If the goal is to get things running, by all means ParlAI-MTurk will be the shorter route, but the drawback is anyone reproducing your collection will be doing so on legacy software fairly soon. Upgrading won't give you any additional functionality immediately, and if you're already close it won't be any _easier_ to port, but it does make reproduction and extension easier in the future.
The act of porting your task code to Mephisto is something you can do quite easily after you have the ParlAI-MTurk version complete though, as I will have a standardized guide for doing that.
Hey @JackUrb
Easy reproduction and extension are the objectives that I am definitely aiming for. I would love to have my code as a sample MTurk task on ParlAI/Mephisto. Given the complexity, I am myself maintaining states at the back-end in which the MTurkers can be in. I think it can be a useful example in the future.
Hence, if porting is easy enough, then definitely, let's go for it at this stage itself. I can at least give it a shot, and if I face any unprecedented issues, we rollback. In such a case, I can always update my code after data collection, just so that I can push the updated code for others to use.
Given that, I request you to please share that standardized guide for porting as soon as available. For now, I will continue my development on ParlAI.
Please let me know how this all sounds. Also requesting for any other advice you may have. Thanks a lot for being prompt with this. Super helpful.
Alright so here are the important code pointers (Though you might want to wait for https://github.com/facebookresearch/Mephisto/pull/171 to land first, which comes with a lot of JS code quality improvements and makes the frontend codebase a lot cleaner):
Generally you can start by copying over this example directory to your new working directory, and replacing the webapp folder with this one.

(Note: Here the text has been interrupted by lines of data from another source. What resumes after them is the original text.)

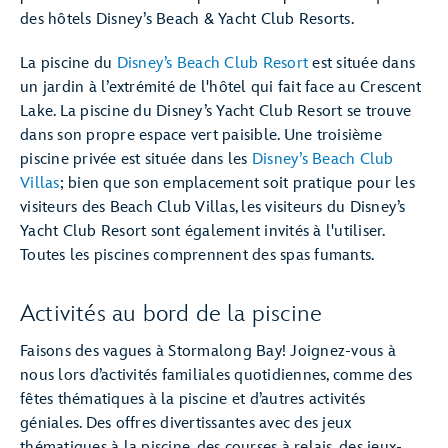
des hôtels Disney’s Beach & Yacht Club Resorts.
La piscine du
Disney’s Beach Club Resort
est située dans
un jardin à l’extrémité de l'hôtel qui fait face au Crescent
Lake. La piscine du Disney’s Yacht Club Resort se trouve
dans son propre espace vert paisible. Une troisième
piscine privée est située dans les
Disney’s Beach Club
Villas
; bien que son emplacement soit pratique pour les
visiteurs des Beach Club Villas, les visiteurs du Disney’s
Yacht Club Resort sont également invités à l'utiliser.
Toutes les piscines comprennent des spas fumants.
Activités au bord de la piscine
Faisons des vagues à Stormalong Bay! Joignez-vous à
nous lors d’activités familiales quotidiennes, comme des
fêtes thématiques à la piscine et d’autres activités
géniales. Des offres divertissantes avec des jeux
thématiques à la piscine, des courses à relais, des jeux-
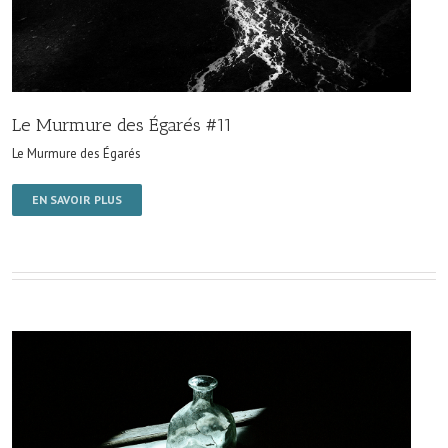
Le Murmure des Égarés #11
Le Murmure des Égarés
EN SAVOIR PLUS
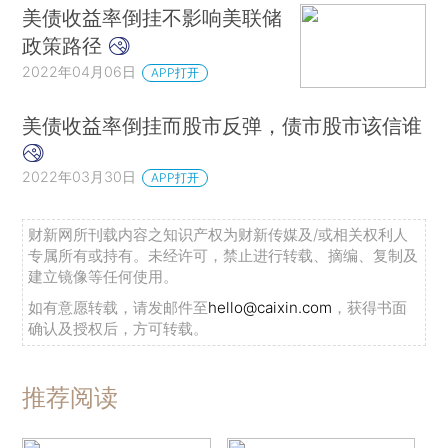
美债收益率倒挂不影响美联储
政策路径
2022年04月06日
APP打开
美债收益率倒挂而股市反弹，债市股市该信谁
2022年03月30日
APP打开
财新网所刊载内容之知识产权为财新传媒及/或相关权利人
专属所有或持有。未经许可，禁止进行转载、摘编、复制及
建立镜像等任何使用。
如有意愿转载，请发邮件至
hello@caixin.com
，获得书面
确认及授权后，方可转载。
推荐阅读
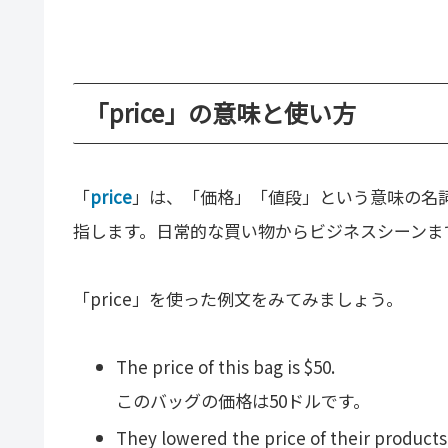
「price」の意味と使い方
「
price
」は、「価格」「値段」という意味の名
指します。日常的な買い物からビジネスシーンま
「price」を使った例文をみてみましょう。
The price of this bag is $50.
このバッグの価格は50ドルです。
They lowered the price of their products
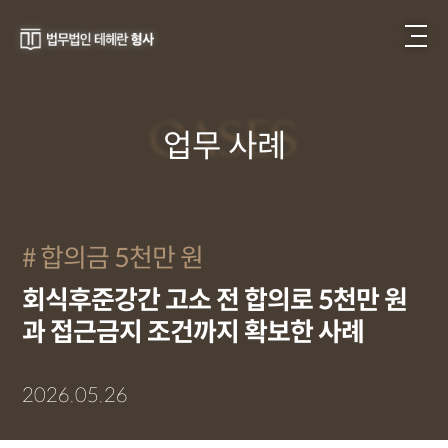
CASES
업무 사례
합의금 5천만 원
회식후준강간 고소 전 합의로 5천만 원
과 접근금지 조건까지 확보한 사례
2026.05.26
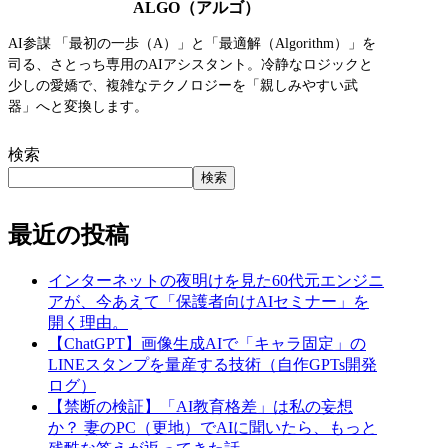
ALGO（アルゴ）
AI参謀 「最初の一歩（A）」と「最適解（Algorithm）」を
司る、さとっち専用のAIアシスタント。冷静なロジックと
少しの愛嬌で、複雑なテクノロジーを「親しみやすい武
器」へと変換します。
検索
検索
最近の投稿
インターネットの夜明けを見た60代元エンジニ
アが、今あえて「保護者向けAIセミナー」を
開く理由。
【ChatGPT】画像生成AIで「キャラ固定」の
LINEスタンプを量産する技術（自作GPTs開発
ログ）
【禁断の検証】「AI教育格差」は私の妄想
か？ 妻のPC（更地）でAIに聞いたら、もっと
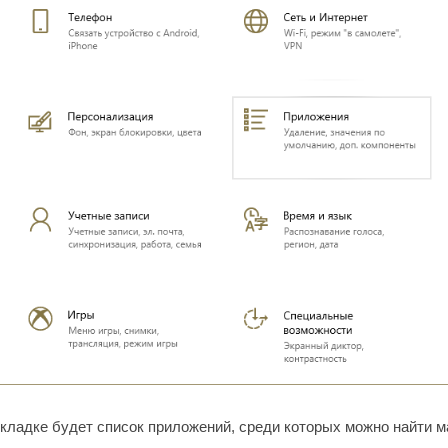
вкладке будет список приложений, среди которых можно найти м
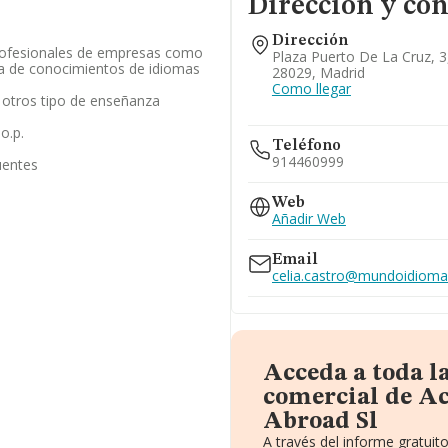
Dirección y con
Dirección
rofesionales de empresas como
Plaza Puerto De La Cruz, 3
ia de conocimientos de idiomas
28029, Madrid
Como llegar
 otros tipo de enseñanza
o.p.
Teléfono
914460999
uentes
Web
Añadir Web
Email
celia.castro@mundoidiom
Acceda a toda l
comercial de A
Abroad Sl
A través del informe gratui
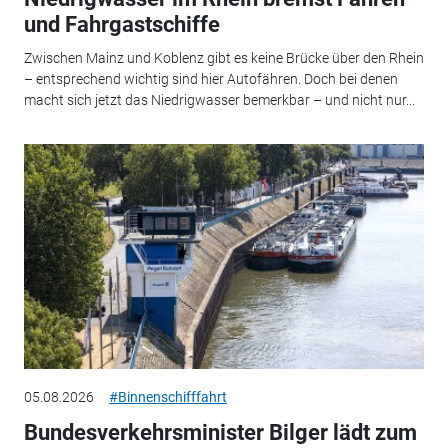
und Fahrgastschiffe
Zwischen Mainz und Koblenz gibt es keine Brücke über den Rhein
– entsprechend wichtig sind hier Autofähren. Doch bei denen
macht sich jetzt das Niedrigwasser bemerkbar – und nicht nur...
05.08.2026
#Binnenschifffahrt
Bundesverkehrsminister Bilger lädt zum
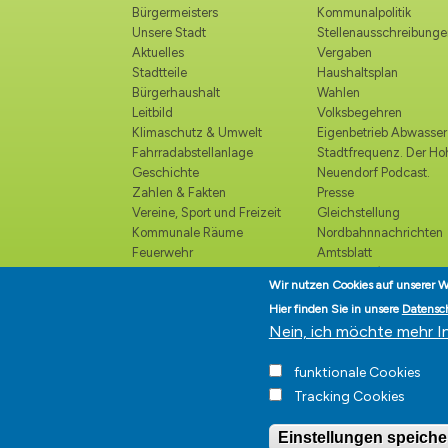
Bürgermeisters
Kommunalpolitik
Unsere Stadt
Stellenausschreibunge
Aktuelles
Vergaben
Stadtteile
Haushaltsplan
Bürgerhaushalt
Wahlen
Leitbild
Volksbegehren
Klimaschutz & Umwelt
Eigenbetrieb Abwasser
Fahrradabstellanlage
Stadtfrequenz. Der H
Geschichte
Neuendorf Podcast.
Zahlen & Fakten
Presse
Vereine, Sport und Freizeit
Gleichstellung
Kommunale Räume
Nordbahnnachrichten
Feuerwehr
Amtsblatt
Polizei
Ortsrecht /
Wir nutzen Cookies auf unserer W
Katastrophenschutz
Bekanntmachungen
Hier finden Sie in unsere
Datensc
Kirchen und religiöse
Ehrenbürger
Nein, ich möchte mehr I
Einrichtungen
Veranstaltungskalender
funktionale Cookies
Kultur
Tracking Cookies
Einstellungen speiche
Stadt Hohen Neuendorf • Or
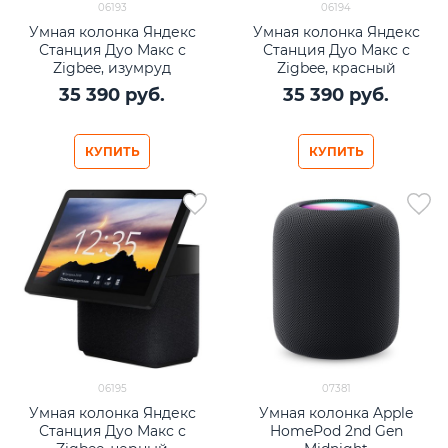
06193
06194
Умная колонка Яндекс
Умная колонка Яндекс
Станция Дуо Макс с
Станция Дуо Макс с
Zigbee, изумруд
Zigbee, красный
35 390
 руб.
35 390
 руб.
КУПИТЬ
КУПИТЬ
06195
07381
Умная колонка Яндекс
Умная колонка Apple
Станция Дуо Макс с
HomePod 2nd Gen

From here, you can navigate to your webapp directory, run npm install; npm run build to build the frontend for the first time. If this worked properly, you should see text about having a custom task description in your browser when you run python parlai_test_script.py --use-custom-task true.
Now you can directly edit components in the webapp/src/components/core_components.jsx file (will be named Core.jsx if you copy after 171 lands). Replace anything in here with the version you've written for the ParlAI-MTurk core_components.jsx file. While doing this, in Mephisto you should remove anything about getCorrectComponent and just refer to components directly.
Finally, the props that are passed into BaseFrontend have changed. What you receive is going to be different depending on if you'll transition before or after 171 though, so I'll wait to hear more about that.
On the backend side, your run file is going to be replaced with what's present in the parlai_test_script for the most part. You will need to add a make_world and get_world_params method to your worlds.py file as described in the setup guide and as seen in the example.
If you're passing custom opts to your world, you can specify world_opts and put them into extra_args as seen here. These world_opts can contain a class that gets passed to make_world that you can use to share state between world initializations.
Hey @JackUrb
Thanks a lot for all the details. I will try to give this a shot but mostly it feels like I am behind my schedule and its probably the best to shift my code after the study.
I found a simple way to block the users from using mobile devices in ParlAI: I just read the task description itself to know whether they are on mobile or not in the onboarding world. If they are on mobile, I just do not allow them to proceed (return an act) and ask them to click 'Return' to exit from the HIT. This seems to work for now.